Bryce and I don't have cable anymore. What we have is a Roku box, which streams Hulu Plus and allows us to watch all of our favorite shows (which isn't actually that many, since we don't watch that much TV) at our convenience. It's even better than DVR, because you don't have to remember to program anything. It's just there for you, the day after it airs.
With cable, you get all kinds of commercials. With Hulu, you get just a few commercials, targeted for the demographics of the shows (supposedly) and run over and over. And over. So, if you have a particularly heinous ad that is in rotation, you get to see it a lot. It gets burned in your brain.
The commercial that is haunting us currently is a Slate Blueprint credit card ad. It sucks for many reasons, the least of which is the catchy song it uses, "One-two-three..." In this lovely commercial, a woman who looks to be in her third trimester of pregnancy has gone shopping. She tells her husband not to worry, because she used this new credit card so that they can pay for monthly small stuff like diapers outright, and pay down interest faster on bigger items ("Bigger?" the husband says, "Bigger" the wife says as she opens the door to the nursery). Here's the punchline... she went to the doctor and now she had to go out and buy three cribs because...surprise...they are having triplets! Dad passes out on the floor and then wakes up to a plush pig being dangled in front of his face by his endearing wife, and then he sighs "triplets" with a dreamy smile while the voiceover idiot says "Slate Blueprint. For life's...little surprises."
So many things about this commercial piss me off. First of all, I am pretty sure that triplets don't hide out until your third trimester. What kind of a shoddy OB do these people have? Admittedly, my perspective on ultrasounds is skewed. As a fertility patient, I get one as early as 6 weeks for confirmation of a sac/yolk (sadly from experience this is in part to make sure it's really in your uterus), and then you get at least one more before graduating from fertility clinic to regular OB so that you can hear the heartbeat (or, so that you can make sure there really is a heartbeat in there and you are still good to go to your regular OB). Then you might not get another ultrasound until 20 weeks for the anatomical scan. However, I'm pretty sure that the heartbeat ultrasound or the 20 week scan would ferret out THREE heartbeats instead of one. And if that woman is supposed to be 20 weeks, then the fact that she looks like she's well int her third trimester should be a big tipoff that she's carrying multiples. Argh. Did no doctor vet this commercial at all?
Then there's the "for life's little surprises" tagline. Which is the most asinine thing I have heard (or at least among the asinine things I have heard). I'm sure what they meant was either a) babies are little or b) we're cutely sarcastic. However, as someone who would give my eyeteeth and someone else's to have one surprise, having two extra surprises (especially when according to the paragraph above THIS SHOULD NOT BE A FREAKING SURPRISE) is not little. Having three babies instead of one is not little. And everyone being so smiley and giddy about it? I don't think that's how that would actually go down. Unless these are independently wealthy people (and they might be, as those look like fancypants cribs and so there's at minimum $2400 in just the sleeping furniture alone), suddenly finding out when your wife is waddling already that there are two more tiny humans to care for would be stressful. Because that's 3x the diaper cost, 3x the baby stuff, 3x the childcare expenses. And let's extrapolate... 3x the college tuitions. Even a little plush pig dancing in your face would not be enough to take that terror away. But I guess that's why this is a credit card commercial and not a pregnancy product commercial. Maybe the power of this particular credit card gives you so much control over your financial stability that a suckerpunch to the uterus like surprise triplets in your 8th month when you've already had your shower is nothing to you because you can make your own plan to avoid interest. Uh-huh.

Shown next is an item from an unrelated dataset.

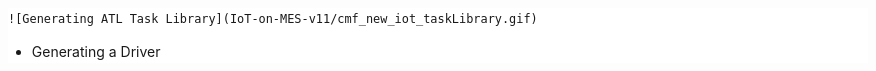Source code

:     ![Generating ATL Task Library](IoT-on-MES-v11/cmf_new_iot_taskLibrary.gif)

* Generating a Driver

Maybe I'm a little rough on the copywriters/ad execs who created and approved this concept. But this commercial rubs me the wrong way. And it's on all the time. Even during Grimm, which I totally would not peg as targeting the "new parent" demographic. I guess I'll just grit my teeth, leave the room when I hear that "One-two-three" jingle, and hope that maybe we can be graced with at least one of life's "little" surprises, which won't be a surprise at all but a carefully orchestrated event akin to a miracle.